» **PROVIDED ENTRIES**
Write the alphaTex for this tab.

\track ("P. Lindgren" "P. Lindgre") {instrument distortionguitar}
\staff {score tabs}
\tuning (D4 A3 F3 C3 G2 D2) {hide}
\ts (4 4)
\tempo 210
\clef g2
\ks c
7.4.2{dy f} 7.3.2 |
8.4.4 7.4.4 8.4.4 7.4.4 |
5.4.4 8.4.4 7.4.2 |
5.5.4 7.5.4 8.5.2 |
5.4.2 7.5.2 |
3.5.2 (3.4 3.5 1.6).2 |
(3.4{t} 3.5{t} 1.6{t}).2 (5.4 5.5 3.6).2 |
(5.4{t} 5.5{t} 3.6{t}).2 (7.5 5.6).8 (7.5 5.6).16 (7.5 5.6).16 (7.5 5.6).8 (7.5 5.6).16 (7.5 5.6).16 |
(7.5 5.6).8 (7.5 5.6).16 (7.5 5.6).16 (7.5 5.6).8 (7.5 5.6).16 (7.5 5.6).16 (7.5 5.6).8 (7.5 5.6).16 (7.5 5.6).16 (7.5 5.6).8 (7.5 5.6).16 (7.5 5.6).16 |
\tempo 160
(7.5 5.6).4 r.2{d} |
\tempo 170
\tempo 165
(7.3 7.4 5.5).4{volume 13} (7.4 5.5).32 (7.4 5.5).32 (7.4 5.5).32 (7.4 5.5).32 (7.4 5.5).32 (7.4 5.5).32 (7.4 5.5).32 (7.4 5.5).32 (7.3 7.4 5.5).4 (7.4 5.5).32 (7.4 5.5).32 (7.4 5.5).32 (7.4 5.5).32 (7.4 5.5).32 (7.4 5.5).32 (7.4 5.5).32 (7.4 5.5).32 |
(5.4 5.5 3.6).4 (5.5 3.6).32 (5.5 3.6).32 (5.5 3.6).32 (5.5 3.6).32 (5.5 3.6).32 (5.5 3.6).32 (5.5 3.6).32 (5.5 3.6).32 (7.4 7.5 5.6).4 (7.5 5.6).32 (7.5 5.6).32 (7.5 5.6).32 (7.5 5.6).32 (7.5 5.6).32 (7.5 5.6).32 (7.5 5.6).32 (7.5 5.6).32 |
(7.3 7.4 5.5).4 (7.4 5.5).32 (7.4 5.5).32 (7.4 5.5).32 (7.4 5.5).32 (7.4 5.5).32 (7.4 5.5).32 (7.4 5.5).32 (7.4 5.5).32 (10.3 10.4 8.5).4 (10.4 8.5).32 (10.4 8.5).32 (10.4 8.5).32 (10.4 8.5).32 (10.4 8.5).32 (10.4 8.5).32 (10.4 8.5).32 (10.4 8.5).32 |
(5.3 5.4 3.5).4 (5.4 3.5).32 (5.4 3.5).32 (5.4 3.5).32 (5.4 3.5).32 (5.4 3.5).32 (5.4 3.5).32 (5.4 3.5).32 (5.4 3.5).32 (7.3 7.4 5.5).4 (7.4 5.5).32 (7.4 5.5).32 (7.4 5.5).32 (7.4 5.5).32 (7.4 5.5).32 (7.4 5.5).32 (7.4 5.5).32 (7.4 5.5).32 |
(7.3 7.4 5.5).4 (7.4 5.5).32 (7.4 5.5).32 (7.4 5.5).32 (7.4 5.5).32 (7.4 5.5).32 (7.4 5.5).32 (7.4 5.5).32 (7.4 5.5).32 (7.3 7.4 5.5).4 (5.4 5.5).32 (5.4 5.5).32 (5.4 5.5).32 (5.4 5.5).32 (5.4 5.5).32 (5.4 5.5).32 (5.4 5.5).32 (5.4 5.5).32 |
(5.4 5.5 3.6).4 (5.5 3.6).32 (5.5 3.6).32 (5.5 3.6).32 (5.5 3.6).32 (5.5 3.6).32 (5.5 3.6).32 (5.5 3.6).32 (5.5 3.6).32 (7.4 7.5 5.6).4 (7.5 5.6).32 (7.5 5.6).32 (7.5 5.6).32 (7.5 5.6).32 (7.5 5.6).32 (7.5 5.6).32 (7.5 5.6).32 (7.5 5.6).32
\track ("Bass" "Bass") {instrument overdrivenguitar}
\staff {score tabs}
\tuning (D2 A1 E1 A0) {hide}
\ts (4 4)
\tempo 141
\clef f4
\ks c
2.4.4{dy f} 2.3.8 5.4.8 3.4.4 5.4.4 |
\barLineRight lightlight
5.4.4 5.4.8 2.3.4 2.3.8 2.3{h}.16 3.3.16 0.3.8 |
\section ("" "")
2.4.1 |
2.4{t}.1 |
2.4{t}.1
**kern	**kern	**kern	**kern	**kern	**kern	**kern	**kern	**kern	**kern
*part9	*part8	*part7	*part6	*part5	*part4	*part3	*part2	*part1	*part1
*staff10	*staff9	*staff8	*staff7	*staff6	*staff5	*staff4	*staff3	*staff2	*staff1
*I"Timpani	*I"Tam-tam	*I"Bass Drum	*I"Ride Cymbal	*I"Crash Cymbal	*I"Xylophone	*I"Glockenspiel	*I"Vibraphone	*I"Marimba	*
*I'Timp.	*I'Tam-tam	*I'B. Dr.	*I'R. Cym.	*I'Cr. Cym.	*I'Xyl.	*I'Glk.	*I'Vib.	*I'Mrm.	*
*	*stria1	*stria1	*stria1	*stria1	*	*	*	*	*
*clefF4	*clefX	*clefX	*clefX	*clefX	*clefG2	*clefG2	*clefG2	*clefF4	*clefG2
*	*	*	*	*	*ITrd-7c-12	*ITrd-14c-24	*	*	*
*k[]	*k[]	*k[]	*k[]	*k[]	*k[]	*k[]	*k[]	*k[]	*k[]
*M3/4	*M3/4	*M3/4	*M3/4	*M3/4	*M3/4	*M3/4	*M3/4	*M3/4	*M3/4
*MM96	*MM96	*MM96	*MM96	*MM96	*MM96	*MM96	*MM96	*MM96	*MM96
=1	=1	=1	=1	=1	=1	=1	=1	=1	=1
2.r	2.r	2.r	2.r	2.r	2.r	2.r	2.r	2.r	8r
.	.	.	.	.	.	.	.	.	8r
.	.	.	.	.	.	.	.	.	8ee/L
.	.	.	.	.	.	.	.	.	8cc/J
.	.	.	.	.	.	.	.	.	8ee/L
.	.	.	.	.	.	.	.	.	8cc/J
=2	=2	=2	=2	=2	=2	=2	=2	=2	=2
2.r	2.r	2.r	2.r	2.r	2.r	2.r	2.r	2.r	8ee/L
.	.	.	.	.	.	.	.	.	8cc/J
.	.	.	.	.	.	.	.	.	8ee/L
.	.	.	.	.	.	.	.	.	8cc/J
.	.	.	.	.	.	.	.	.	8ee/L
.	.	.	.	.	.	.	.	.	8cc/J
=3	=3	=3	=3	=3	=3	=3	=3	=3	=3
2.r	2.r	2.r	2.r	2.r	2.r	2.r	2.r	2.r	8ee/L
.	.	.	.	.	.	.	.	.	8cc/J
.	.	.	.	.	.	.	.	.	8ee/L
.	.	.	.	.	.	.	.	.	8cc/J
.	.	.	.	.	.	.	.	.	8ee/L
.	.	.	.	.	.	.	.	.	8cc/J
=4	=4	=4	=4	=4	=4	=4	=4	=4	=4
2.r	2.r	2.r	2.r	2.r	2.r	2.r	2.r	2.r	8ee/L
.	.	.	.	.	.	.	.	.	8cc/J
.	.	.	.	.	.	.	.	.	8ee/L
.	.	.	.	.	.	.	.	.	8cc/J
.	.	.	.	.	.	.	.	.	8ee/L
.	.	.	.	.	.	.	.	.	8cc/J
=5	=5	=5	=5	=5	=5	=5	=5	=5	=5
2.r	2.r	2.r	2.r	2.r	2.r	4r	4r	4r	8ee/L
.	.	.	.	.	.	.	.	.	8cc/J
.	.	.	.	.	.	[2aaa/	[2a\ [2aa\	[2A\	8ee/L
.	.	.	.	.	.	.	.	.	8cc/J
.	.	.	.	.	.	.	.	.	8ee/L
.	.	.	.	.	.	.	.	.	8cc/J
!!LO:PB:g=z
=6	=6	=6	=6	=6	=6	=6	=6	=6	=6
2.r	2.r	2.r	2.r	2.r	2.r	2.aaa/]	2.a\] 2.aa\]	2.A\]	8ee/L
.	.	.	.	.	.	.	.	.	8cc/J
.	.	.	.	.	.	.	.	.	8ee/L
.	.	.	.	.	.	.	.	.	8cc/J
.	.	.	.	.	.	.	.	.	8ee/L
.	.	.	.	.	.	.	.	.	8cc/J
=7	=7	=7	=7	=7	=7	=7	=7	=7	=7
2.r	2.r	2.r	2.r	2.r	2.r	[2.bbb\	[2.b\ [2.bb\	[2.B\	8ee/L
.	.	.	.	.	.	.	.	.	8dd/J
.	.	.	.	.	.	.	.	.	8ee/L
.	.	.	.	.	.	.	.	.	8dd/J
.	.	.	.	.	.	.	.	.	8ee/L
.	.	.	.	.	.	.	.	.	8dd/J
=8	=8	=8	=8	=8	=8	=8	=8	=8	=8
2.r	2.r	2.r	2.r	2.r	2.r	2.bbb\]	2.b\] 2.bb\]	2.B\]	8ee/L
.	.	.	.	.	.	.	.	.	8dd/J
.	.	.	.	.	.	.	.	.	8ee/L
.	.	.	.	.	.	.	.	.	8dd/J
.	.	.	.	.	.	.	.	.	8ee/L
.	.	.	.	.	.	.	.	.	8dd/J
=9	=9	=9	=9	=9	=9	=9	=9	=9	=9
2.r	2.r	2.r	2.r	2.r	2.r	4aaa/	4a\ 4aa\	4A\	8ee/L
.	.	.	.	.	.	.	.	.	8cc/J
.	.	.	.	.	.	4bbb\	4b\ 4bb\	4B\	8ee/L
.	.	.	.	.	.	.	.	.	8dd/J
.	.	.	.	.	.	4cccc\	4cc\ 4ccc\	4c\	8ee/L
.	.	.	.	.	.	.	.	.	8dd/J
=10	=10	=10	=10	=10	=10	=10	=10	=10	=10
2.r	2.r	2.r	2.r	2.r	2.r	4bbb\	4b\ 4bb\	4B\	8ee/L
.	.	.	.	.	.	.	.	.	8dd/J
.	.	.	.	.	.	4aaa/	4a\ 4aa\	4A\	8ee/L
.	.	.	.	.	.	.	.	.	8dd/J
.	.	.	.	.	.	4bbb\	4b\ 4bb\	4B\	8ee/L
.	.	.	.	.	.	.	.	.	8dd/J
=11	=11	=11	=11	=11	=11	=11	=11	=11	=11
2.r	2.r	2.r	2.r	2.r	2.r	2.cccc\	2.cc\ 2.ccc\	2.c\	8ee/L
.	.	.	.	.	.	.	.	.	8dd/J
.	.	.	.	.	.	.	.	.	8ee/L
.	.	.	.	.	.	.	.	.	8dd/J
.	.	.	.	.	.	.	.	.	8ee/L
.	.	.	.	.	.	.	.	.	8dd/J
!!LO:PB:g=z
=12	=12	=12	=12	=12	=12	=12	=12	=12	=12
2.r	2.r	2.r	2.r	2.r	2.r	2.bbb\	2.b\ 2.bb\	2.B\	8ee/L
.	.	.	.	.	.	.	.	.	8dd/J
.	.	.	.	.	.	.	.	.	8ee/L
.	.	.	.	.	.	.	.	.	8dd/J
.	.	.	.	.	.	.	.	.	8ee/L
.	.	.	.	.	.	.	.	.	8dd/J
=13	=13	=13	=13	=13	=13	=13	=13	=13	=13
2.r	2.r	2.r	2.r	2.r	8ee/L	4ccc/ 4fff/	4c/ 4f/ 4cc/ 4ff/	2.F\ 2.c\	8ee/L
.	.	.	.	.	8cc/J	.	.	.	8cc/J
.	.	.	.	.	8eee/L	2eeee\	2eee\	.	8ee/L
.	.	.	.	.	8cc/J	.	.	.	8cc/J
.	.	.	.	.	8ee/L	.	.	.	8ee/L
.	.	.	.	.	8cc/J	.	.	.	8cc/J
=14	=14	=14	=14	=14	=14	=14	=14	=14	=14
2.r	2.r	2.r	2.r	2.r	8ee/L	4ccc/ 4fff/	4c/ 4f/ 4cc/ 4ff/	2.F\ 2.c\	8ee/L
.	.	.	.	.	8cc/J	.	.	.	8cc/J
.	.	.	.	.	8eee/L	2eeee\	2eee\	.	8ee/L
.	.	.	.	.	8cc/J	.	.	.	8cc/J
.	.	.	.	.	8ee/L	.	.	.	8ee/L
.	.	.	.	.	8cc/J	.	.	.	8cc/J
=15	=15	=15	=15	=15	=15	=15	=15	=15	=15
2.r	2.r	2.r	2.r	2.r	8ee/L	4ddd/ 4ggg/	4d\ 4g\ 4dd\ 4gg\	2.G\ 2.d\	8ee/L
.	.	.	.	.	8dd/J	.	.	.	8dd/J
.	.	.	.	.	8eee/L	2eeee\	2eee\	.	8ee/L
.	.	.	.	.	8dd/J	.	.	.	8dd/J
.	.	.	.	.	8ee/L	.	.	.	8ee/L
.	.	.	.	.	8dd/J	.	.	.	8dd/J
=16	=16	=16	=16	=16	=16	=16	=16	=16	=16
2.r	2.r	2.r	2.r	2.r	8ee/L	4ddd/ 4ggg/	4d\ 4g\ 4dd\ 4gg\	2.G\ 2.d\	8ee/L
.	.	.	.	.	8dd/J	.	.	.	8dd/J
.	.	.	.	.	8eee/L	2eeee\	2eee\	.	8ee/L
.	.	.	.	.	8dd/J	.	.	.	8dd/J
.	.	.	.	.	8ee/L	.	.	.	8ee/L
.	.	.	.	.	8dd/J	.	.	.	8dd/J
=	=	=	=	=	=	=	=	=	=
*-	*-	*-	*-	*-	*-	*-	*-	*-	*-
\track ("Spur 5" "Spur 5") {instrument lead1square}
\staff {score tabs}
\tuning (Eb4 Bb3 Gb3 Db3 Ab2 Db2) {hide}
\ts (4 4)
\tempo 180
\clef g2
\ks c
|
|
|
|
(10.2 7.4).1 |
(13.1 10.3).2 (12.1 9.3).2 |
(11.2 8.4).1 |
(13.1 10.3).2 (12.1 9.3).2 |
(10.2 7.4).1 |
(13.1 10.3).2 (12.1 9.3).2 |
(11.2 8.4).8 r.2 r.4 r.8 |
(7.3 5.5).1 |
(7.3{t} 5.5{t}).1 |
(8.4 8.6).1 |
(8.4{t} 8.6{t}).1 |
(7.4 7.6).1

» **SHORT TASK**
Report how many lines in the material above contain the string "instrument", giving only the number.

» **OUTPUT FOR THIS EXERCISE**
3